- **LISTED RECORDS**:
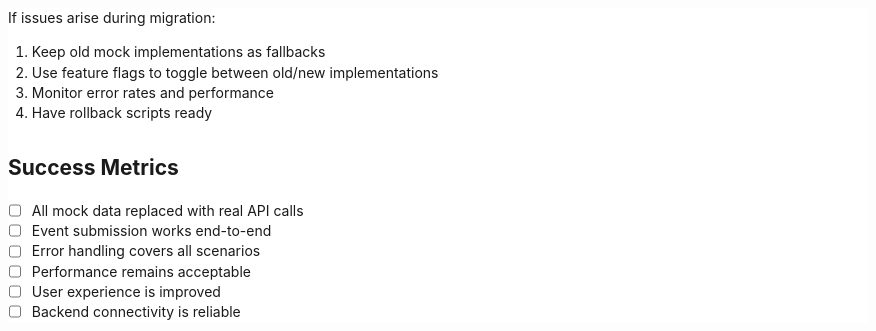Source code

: If issues arise during migration:

1. Keep old mock implementations as fallbacks
2. Use feature flags to toggle between old/new implementations
3. Monitor error rates and performance
4. Have rollback scripts ready

## Success Metrics

- [ ] All mock data replaced with real API calls
- [ ] Event submission works end-to-end
- [ ] Error handling covers all scenarios
- [ ] Performance remains acceptable
- [ ] User experience is improved
- [ ] Backend connectivity is reliable
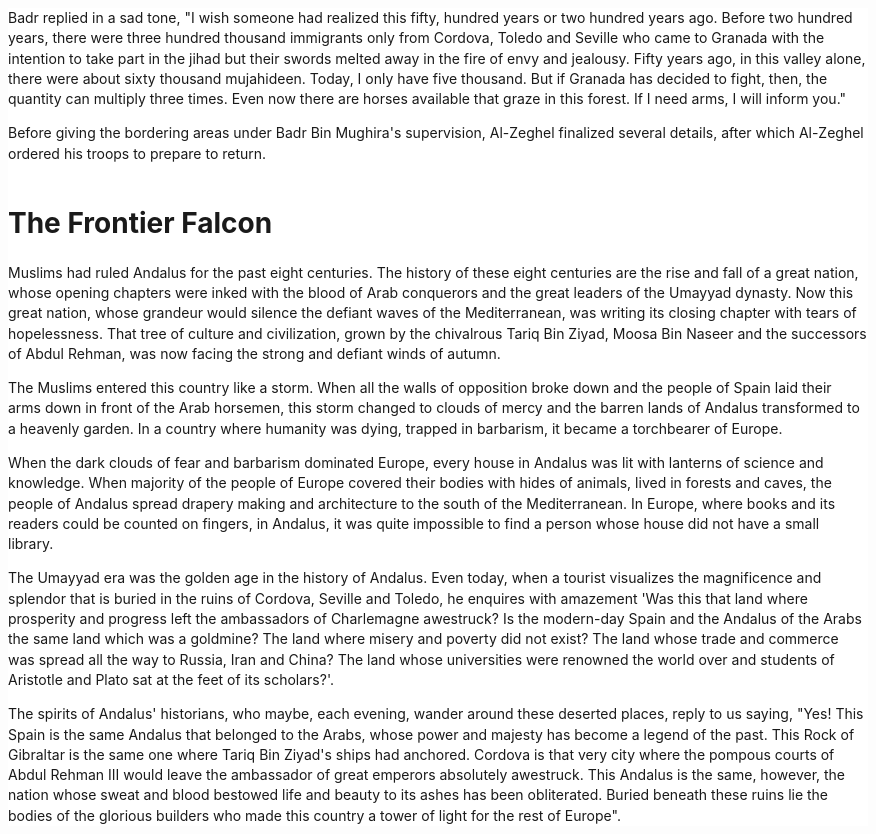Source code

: Badr replied in a sad tone, "I wish someone had realized this fifty, hundred
years or two hundred years ago. Before two hundred years, there were three
hundred thousand immigrants only from Cordova, Toledo and Seville who came to
Granada with the intention to take part in the jihad but their swords melted
away in the fire of envy and jealousy. Fifty years ago, in this valley alone,
there were about sixty thousand mujahideen. Today, I only have five thousand.
But if Granada has decided to fight, then, the quantity can multiply three
times. Even now there are horses available that graze in this forest. If I need
arms, I will inform you."

Before giving the bordering areas under Badr Bin Mughira's supervision,
Al-Zeghel finalized several details, after which Al-Zeghel ordered his troops to
prepare to return.
# The Frontier Falcon

Muslims had ruled Andalus for the past eight centuries. The history of these
eight centuries are the rise and fall of a great nation, whose opening
chapters were inked with the blood of Arab conquerors and the great leaders of
the Umayyad dynasty. Now this great nation, whose grandeur would silence the
defiant waves of the Mediterranean, was writing its closing chapter with tears
of hopelessness. That tree of culture and civilization, grown by the
chivalrous Tariq Bin Ziyad, Moosa Bin Naseer and the successors of Abdul
Rehman, was now facing the strong and defiant winds of autumn.

The Muslims entered this country like a storm. When all the walls of
opposition broke down and the people of Spain laid their arms down in front of
the Arab horsemen, this storm changed to clouds of mercy and the barren lands
of Andalus transformed to a heavenly garden. In a country where humanity was
dying, trapped in barbarism, it became a torchbearer of Europe.

When the dark clouds of fear and barbarism dominated Europe, every house in
Andalus was lit with lanterns of science and knowledge. When majority of the
people of Europe covered their bodies with hides of animals, lived in forests
and caves, the people of Andalus spread drapery making and architecture to the
south of the Mediterranean. In Europe, where books and its readers could be
counted on fingers, in Andalus, it was quite impossible to find a person whose
house did not have a small library.

The Umayyad era was the golden age in the history of Andalus. Even today, when
a tourist visualizes the magnificence and splendor that is buried in the ruins
of Cordova, Seville and Toledo, he enquires with amazement 'Was this that land
where prosperity and progress left the ambassadors of Charlemagne awestruck?
Is the modern-day Spain and the Andalus of the Arabs the same land which was a
goldmine? The land where misery and poverty did not exist? The land whose
trade and commerce was spread all the way to Russia, Iran and China? The land
whose universities were renowned the world over and students of Aristotle and
Plato sat at the feet of its scholars?'.

The spirits of Andalus' historians, who maybe, each evening, wander around
these deserted places, reply to us saying, "Yes! This Spain is the same
Andalus that belonged to the Arabs, whose power and majesty has become a
legend of the past. This Rock of Gibraltar is the same one where Tariq Bin
Ziyad's ships had anchored. Cordova is that very city where the pompous courts
of Abdul Rehman III would leave the ambassador of great emperors absolutely
awestruck. This Andalus is the same, however, the nation whose sweat and blood
bestowed life and beauty to its ashes has been obliterated. Buried beneath
these ruins lie the bodies of the glorious builders who made this country a
tower of light for the rest of Europe".
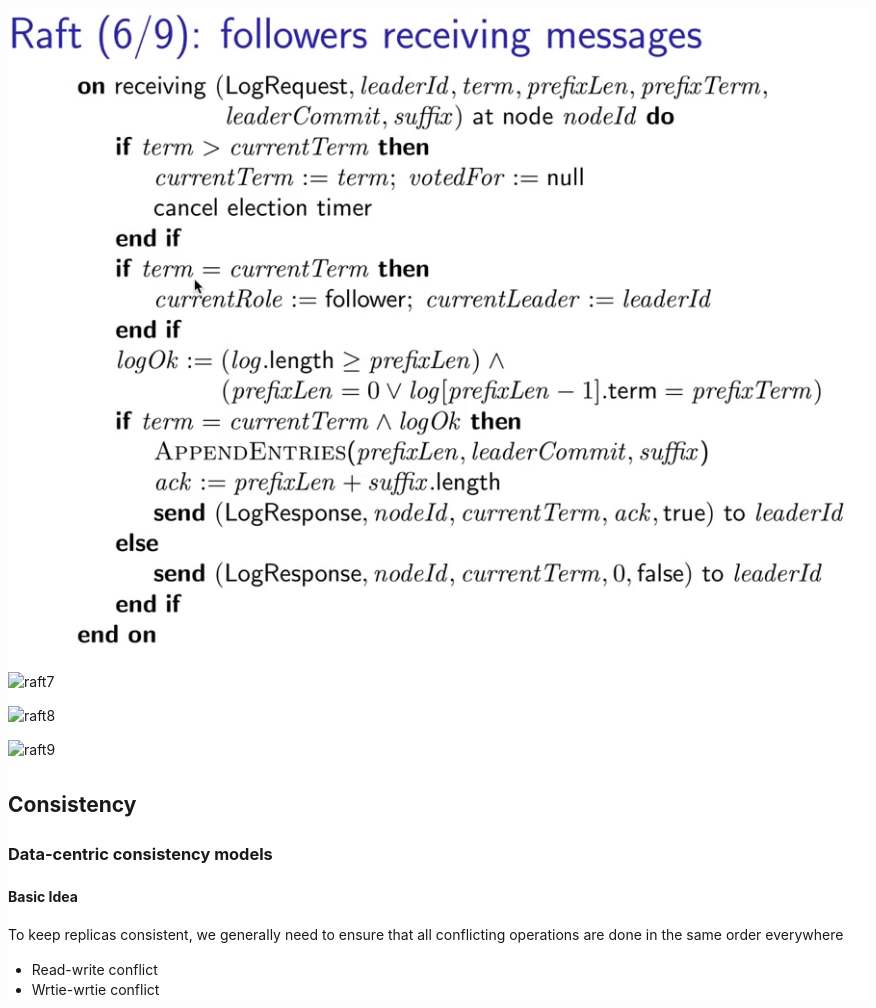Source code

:![raft6](../../img/backend/raft6.png)

![raft7](/Users/yuwang/Desktop/Notes/img/backend/raft7.png)

![raft8](/Users/yuwang/Desktop/Notes/img/backend/raft8.png)

![raft9](/Users/yuwang/Desktop/Notes/img/backend/raft9.png)

## Consistency

### Data-centric consistency models

#### Basic Idea

To keep replicas consistent, we generally need to ensure that all conflicting operations are done in the same order everywhere

- Read-write conflict
- Wrtie-wrtie conflict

- **ABOUT THIS EXERCISE**:
None of the pictures should appear; copy the rest of the material above exactly.

- **THE ANSWER**:
Source code

: If issues arise during migration:

1. Keep old mock implementations as fallbacks
2. Use feature flags to toggle between old/new implementations
3. Monitor error rates and performance
4. Have rollback scripts ready

## Success Metrics

- [ ] All mock data replaced with real API calls
- [ ] Event submission works end-to-end
- [ ] Error handling covers all scenarios
- [ ] Performance remains acceptable
- [ ] User experience is improved
- [ ] Backend connectivity is reliable
Source code

: Badr replied in a sad tone, "I wish someone had realized this fifty, hundred
years or two hundred years ago. Before two hundred years, there were three
hundred thousand immigrants only from Cordova, Toledo and Seville who came to
Granada with the intention to take part in the jihad but their swords melted
away in the fire of envy and jealousy. Fifty years ago, in this valley alone,
there were about sixty thousand mujahideen. Today, I only have five thousand.
But if Granada has decided to fight, then, the quantity can multiply three
times. Even now there are horses available that graze in this forest. If I need
arms, I will inform you."

Before giving the bordering areas under Badr Bin Mughira's supervision,
Al-Zeghel finalized several details, after which Al-Zeghel ordered his troops to
prepare to return.
# The Frontier Falcon

Muslims had ruled Andalus for the past eight centuries. The history of these
eight centuries are the rise and fall of a great nation, whose opening
chapters were inked with the blood of Arab conquerors and the great leaders of
the Umayyad dynasty. Now this great nation, whose grandeur would silence the
defiant waves of the Mediterranean, was writing its closing chapter with tears
of hopelessness. That tree of culture and civilization, grown by the
chivalrous Tariq Bin Ziyad, Moosa Bin Naseer and the successors of Abdul
Rehman, was now facing the strong and defiant winds of autumn.

The Muslims entered this country like a storm. When all the walls of
opposition broke down and the people of Spain laid their arms down in front of
the Arab horsemen, this storm changed to clouds of mercy and the barren lands
of Andalus transformed to a heavenly garden. In a country where humanity was
dying, trapped in barbarism, it became a torchbearer of Europe.

When the dark clouds of fear and barbarism dominated Europe, every house in
Andalus was lit with lanterns of science and knowledge. When majority of the
people of Europe covered their bodies with hides of animals, lived in forests
and caves, the people of Andalus spread drapery making and architecture to the
south of the Mediterranean. In Europe, where books and its readers could be
counted on fingers, in Andalus, it was quite impossible to find a person whose
house did not have a small library.

The Umayyad era was the golden age in the history of Andalus. Even today, when
a tourist visualizes the magnificence and splendor that is buried in the ruins
of Cordova, Seville and Toledo, he enquires with amazement 'Was this that land
where prosperity and progress left the ambassadors of Charlemagne awestruck?
Is the modern-day Spain and the Andalus of the Arabs the same land which was a
goldmine? The land where misery and poverty did not exist? The land whose
trade and commerce was spread all the way to Russia, Iran and China? The land
whose universities were renowned the world over and students of Aristotle and
Plato sat at the feet of its scholars?'.

The spirits of Andalus' historians, who maybe, each evening, wander around
these deserted places, reply to us saying, "Yes! This Spain is the same
Andalus that belonged to the Arabs, whose power and majesty has become a
legend of the past. This Rock of Gibraltar is the same one where Tariq Bin
Ziyad's ships had anchored. Cordova is that very city where the pompous courts
of Abdul Rehman III would leave the ambassador of great emperors absolutely
awestruck. This Andalus is the same, however, the nation whose sweat and blood
bestowed life and beauty to its ashes has been obliterated. Buried beneath
these ruins lie the bodies of the glorious builders who made this country a
tower of light for the rest of Europe".
Source code

:![raft6](../../img/backend/raft6.png)

![raft7](/Users/yuwang/Desktop/Notes/img/backend/raft7.png)

![raft8](/Users/yuwang/Desktop/Notes/img/backend/raft8.png)

![raft9](/Users/yuwang/Desktop/Notes/img/backend/raft9.png)

## Consistency

### Data-centric consistency models

#### Basic Idea

To keep replicas consistent, we generally need to ensure that all conflicting operations are done in the same order everywhere

- Read-write conflict
- Wrtie-wrtie conflict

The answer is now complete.